- _What you will do_
An exact reproduction is required of the lines from the beginning of the entries through the line with "ring pip: (398, 153)", pictures excluded and nothing added.

[Skeletal landmark data]
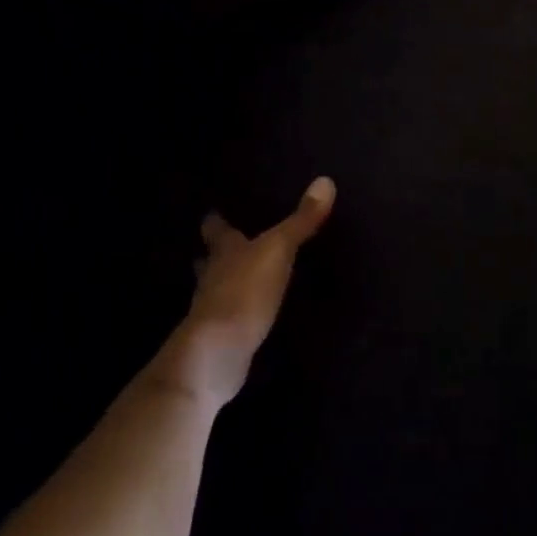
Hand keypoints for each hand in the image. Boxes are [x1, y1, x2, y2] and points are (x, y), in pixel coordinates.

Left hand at [152, 177, 335, 405]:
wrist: (217, 354)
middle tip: (229, 245)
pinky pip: (230, 319)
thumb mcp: (278, 249)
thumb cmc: (244, 291)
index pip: (216, 229)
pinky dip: (238, 314)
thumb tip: (326, 180)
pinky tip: (251, 315)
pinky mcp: (220, 340)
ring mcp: (213, 311)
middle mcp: (213, 276)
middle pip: (210, 260)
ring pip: (217, 289)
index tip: (214, 212)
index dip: (216, 220)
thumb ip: (301, 221)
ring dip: (226, 283)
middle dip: (217, 253)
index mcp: (224, 251)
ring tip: (242, 279)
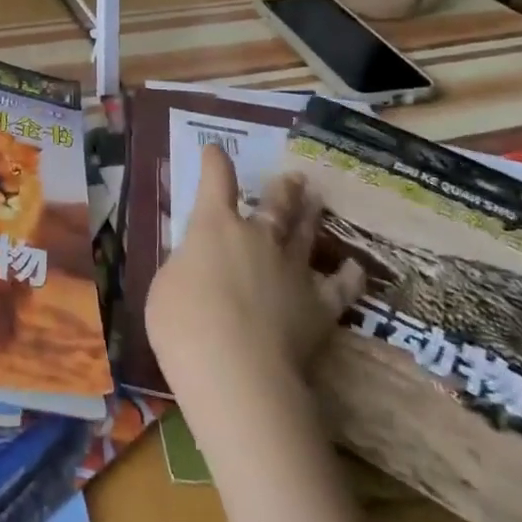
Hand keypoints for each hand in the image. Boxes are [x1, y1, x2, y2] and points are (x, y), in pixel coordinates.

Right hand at [146, 143, 362, 397]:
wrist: (237, 371)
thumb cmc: (184, 324)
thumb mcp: (165, 287)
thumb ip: (184, 267)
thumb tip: (197, 264)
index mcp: (214, 227)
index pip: (216, 182)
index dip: (216, 163)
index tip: (216, 149)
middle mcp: (257, 238)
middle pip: (274, 204)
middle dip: (282, 189)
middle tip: (293, 177)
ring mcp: (292, 269)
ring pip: (305, 232)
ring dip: (310, 214)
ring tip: (317, 199)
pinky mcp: (320, 305)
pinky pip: (340, 285)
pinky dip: (349, 276)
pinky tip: (355, 268)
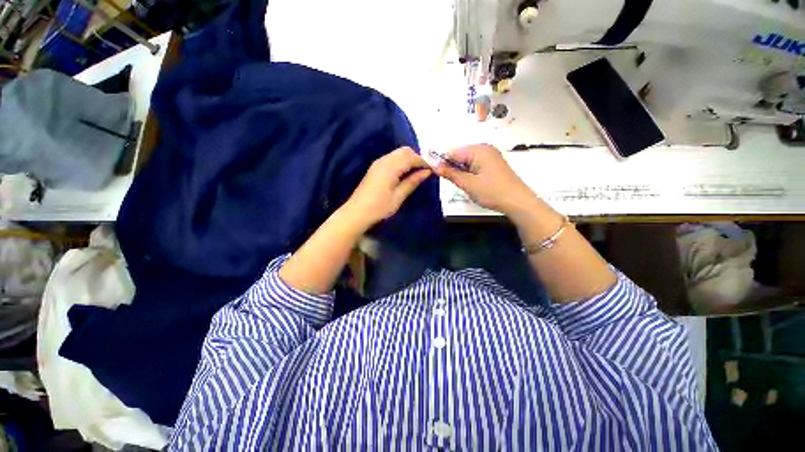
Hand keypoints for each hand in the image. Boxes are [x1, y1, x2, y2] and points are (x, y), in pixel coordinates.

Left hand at [344, 147, 431, 228]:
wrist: (357, 212)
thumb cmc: (379, 207)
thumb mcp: (398, 196)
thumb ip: (412, 181)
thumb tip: (427, 172)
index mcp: (390, 167)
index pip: (411, 157)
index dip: (424, 161)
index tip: (433, 169)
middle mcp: (384, 160)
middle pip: (404, 151)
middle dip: (417, 157)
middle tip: (426, 171)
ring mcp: (378, 163)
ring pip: (398, 153)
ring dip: (409, 159)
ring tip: (418, 172)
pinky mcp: (375, 167)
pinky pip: (392, 158)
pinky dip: (402, 161)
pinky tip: (405, 173)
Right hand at [434, 144, 537, 215]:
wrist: (518, 201)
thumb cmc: (492, 192)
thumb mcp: (468, 184)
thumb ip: (450, 173)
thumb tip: (434, 166)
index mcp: (478, 149)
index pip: (453, 152)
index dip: (442, 162)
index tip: (436, 174)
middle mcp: (484, 148)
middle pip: (460, 155)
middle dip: (453, 167)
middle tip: (454, 182)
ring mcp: (491, 155)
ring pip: (467, 160)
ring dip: (462, 171)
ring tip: (465, 184)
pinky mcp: (494, 163)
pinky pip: (476, 164)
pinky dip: (470, 172)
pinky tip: (473, 182)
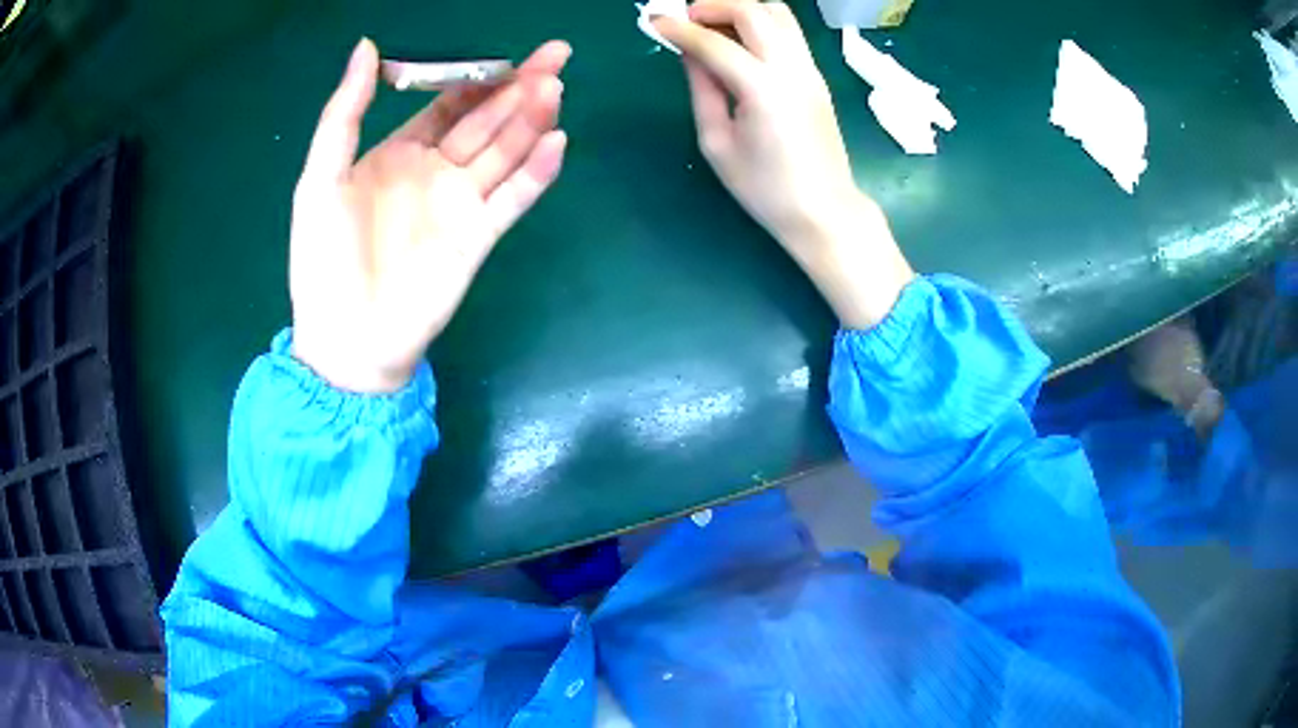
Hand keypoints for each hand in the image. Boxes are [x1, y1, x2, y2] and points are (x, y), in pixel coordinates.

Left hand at [289, 39, 570, 392]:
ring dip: (532, 119)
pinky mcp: (479, 237)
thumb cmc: (324, 258)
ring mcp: (460, 204)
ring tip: (556, 88)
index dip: (476, 78)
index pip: (448, 105)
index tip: (506, 55)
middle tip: (557, 56)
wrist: (348, 338)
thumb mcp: (320, 178)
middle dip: (519, 88)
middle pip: (486, 121)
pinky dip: (537, 172)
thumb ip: (343, 114)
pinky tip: (557, 142)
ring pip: (505, 152)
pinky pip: (514, 198)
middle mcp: (435, 172)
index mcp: (398, 154)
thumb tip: (367, 45)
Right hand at [655, 1, 913, 328]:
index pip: (715, 43)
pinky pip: (789, 32)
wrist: (824, 211)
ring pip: (778, 13)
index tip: (655, 22)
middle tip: (686, 20)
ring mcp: (810, 70)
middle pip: (753, 11)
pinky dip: (761, 25)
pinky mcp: (816, 76)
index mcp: (763, 90)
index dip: (680, 29)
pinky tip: (740, 44)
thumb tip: (689, 54)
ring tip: (714, 28)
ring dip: (742, 10)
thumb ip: (702, 90)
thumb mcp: (717, 144)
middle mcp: (791, 69)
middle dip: (713, 6)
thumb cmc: (765, 189)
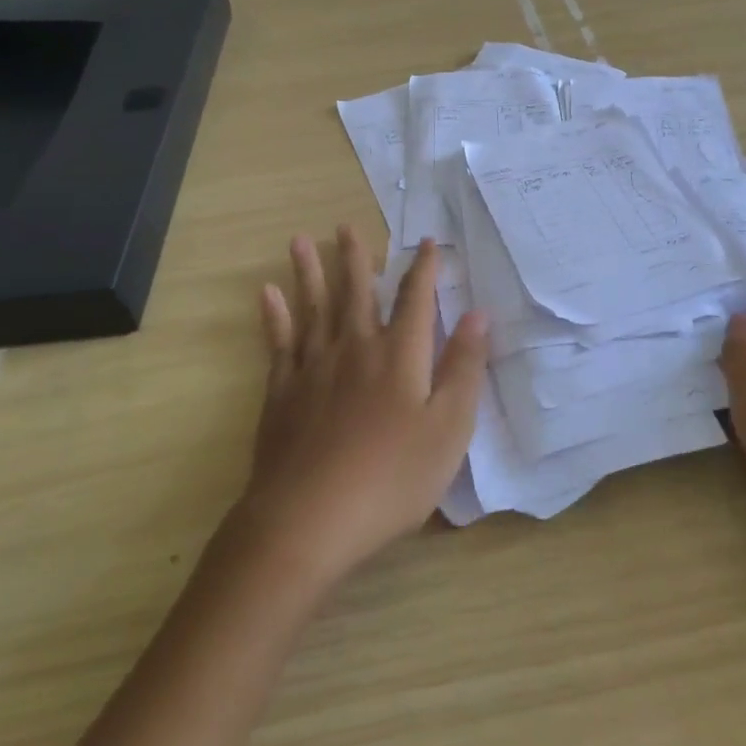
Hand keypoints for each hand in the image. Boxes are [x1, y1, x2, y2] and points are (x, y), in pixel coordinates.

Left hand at [233, 227, 488, 587]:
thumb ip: (464, 368)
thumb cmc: (391, 478)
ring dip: (309, 271)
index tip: (428, 243)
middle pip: (357, 292)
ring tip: (301, 240)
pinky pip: (278, 341)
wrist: (308, 520)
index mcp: (400, 355)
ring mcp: (313, 367)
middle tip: (347, 226)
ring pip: (313, 306)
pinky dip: (273, 315)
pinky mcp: (281, 391)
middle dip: (356, 258)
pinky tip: (267, 294)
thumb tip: (478, 315)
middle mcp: (356, 347)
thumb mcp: (448, 429)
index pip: (416, 299)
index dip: (424, 269)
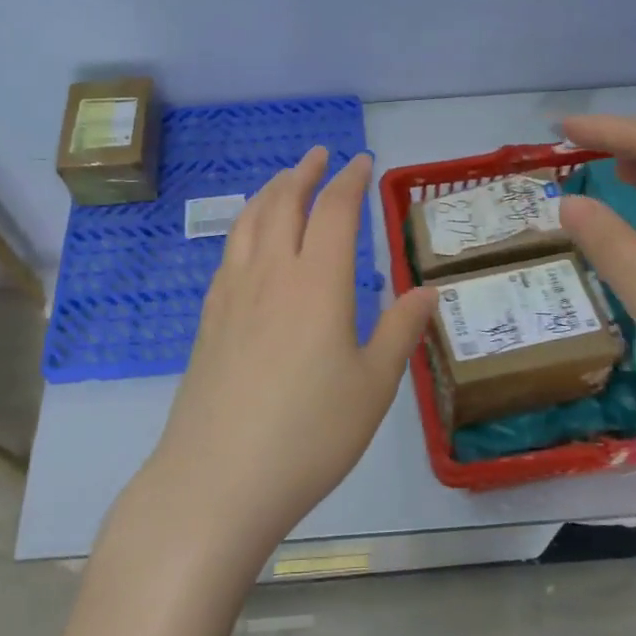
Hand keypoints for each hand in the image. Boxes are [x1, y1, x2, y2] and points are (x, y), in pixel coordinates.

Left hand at [145, 148, 436, 555]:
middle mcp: (271, 274)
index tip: (361, 162)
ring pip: (248, 222)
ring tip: (283, 182)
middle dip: (304, 173)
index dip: (349, 180)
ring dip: (269, 192)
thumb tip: (427, 290)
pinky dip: (244, 227)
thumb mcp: (373, 387)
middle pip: (283, 203)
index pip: (334, 211)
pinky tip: (250, 242)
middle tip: (319, 155)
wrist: (217, 480)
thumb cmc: (309, 435)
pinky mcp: (208, 320)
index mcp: (317, 283)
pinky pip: (228, 252)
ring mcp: (232, 295)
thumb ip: (400, 331)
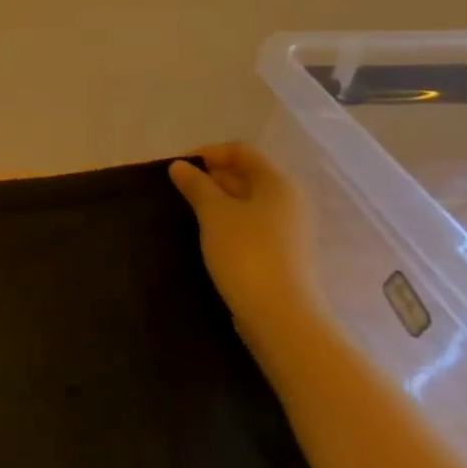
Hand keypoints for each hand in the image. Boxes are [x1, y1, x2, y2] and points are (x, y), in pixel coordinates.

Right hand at [169, 144, 321, 344]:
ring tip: (187, 211)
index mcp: (278, 183)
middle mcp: (289, 201)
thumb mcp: (214, 213)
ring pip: (247, 202)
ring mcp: (288, 229)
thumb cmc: (246, 253)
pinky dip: (227, 222)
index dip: (208, 153)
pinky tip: (206, 234)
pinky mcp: (282, 253)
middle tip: (178, 189)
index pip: (241, 151)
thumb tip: (180, 166)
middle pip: (246, 175)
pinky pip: (250, 224)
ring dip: (216, 201)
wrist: (280, 316)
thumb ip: (196, 185)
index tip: (178, 168)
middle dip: (210, 177)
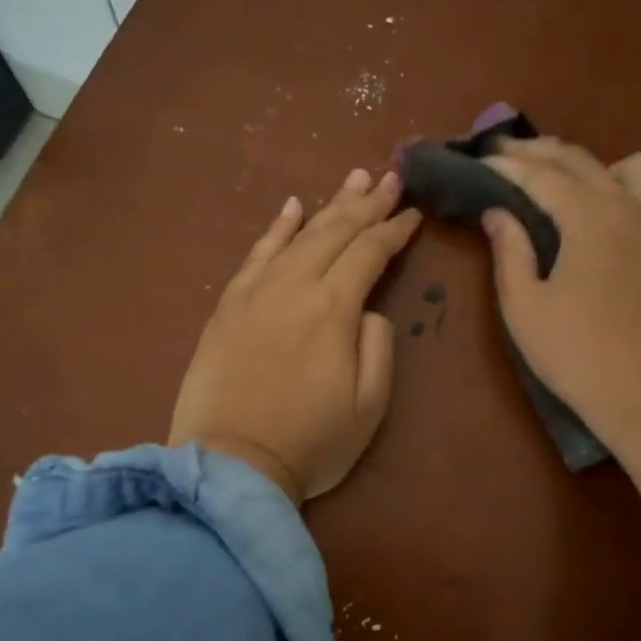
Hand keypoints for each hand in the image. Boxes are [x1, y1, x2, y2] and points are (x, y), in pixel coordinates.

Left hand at [169, 168, 420, 503]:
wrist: (230, 464)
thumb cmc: (310, 442)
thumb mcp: (370, 405)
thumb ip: (378, 346)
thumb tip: (369, 310)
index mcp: (334, 308)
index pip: (370, 253)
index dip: (394, 230)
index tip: (412, 212)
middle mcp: (295, 286)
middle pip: (336, 232)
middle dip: (367, 203)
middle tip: (389, 176)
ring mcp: (256, 291)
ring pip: (298, 234)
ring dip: (329, 205)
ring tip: (352, 179)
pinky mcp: (228, 305)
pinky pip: (256, 254)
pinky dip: (276, 228)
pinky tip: (291, 207)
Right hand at [483, 140, 640, 442]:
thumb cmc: (575, 354)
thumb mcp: (524, 306)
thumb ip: (509, 252)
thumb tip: (497, 213)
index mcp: (588, 218)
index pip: (541, 176)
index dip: (508, 166)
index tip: (483, 160)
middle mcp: (630, 208)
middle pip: (583, 161)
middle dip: (542, 153)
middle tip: (510, 156)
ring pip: (638, 169)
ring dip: (602, 168)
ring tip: (577, 188)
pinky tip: (628, 225)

- _Response to the task_
Hand keypoints for each hand in the image. Boxes are [x1, y1, x2, y2] and points are (x, y), in pixel coordinates.

Left hand at [152, 177, 335, 405]:
wrist: (217, 354)
middle tip: (229, 245)
pinky pip: (230, 319)
thumb mcp: (278, 249)
thumb cmc: (244, 291)
index pip: (216, 229)
pinky dip: (238, 314)
thumb tip: (326, 180)
pinky tip: (251, 315)
pinky mcp: (220, 340)
ring mcp: (213, 311)
middle mcp: (213, 276)
middle pip: (210, 260)
ring pip: (217, 289)
index tip: (214, 212)
index dip: (216, 220)
thumb ip: (301, 221)
ring dip: (226, 283)
middle dip: (217, 253)
index mcp: (224, 251)
ring tip: (242, 279)
Hand keypoints for each hand in the image. Boxes are [x1, y1, x2, y2] and points are (x, y), in pixel coordinates.

Right hand at [146, 143, 362, 397]:
wrist: (237, 371)
thumb cmc: (184, 324)
thumb mcp: (165, 287)
thumb ip: (184, 267)
thumb tip: (197, 264)
index mcp: (214, 227)
index pip: (216, 182)
index dip: (216, 163)
index tip: (216, 149)
middle mcp: (257, 238)
middle pip: (274, 204)
middle dip: (282, 189)
middle tip: (293, 177)
ring mcp: (292, 269)
ring pip: (305, 232)
ring dip: (310, 214)
ring tip: (317, 199)
pinky mcp: (320, 305)
pinky pip: (340, 285)
pinky dip: (349, 276)
pinky tip: (355, 268)
Hand keypoints for each hand in the image. Boxes are [x1, y1, x2, y2] and points are (x, y), in pixel coordinates.

Left hand at [344, 147, 431, 228]:
wrist: (357, 212)
thumb cmc: (379, 207)
thumb mcp: (398, 196)
thumb ip: (412, 181)
thumb tip: (427, 172)
index mcp: (390, 167)
index pip: (411, 157)
index dip: (424, 161)
index tip: (433, 169)
middle mcp: (384, 160)
middle pip: (404, 151)
middle dip: (417, 157)
middle tip: (426, 171)
ring mcp: (378, 163)
ring pip: (398, 153)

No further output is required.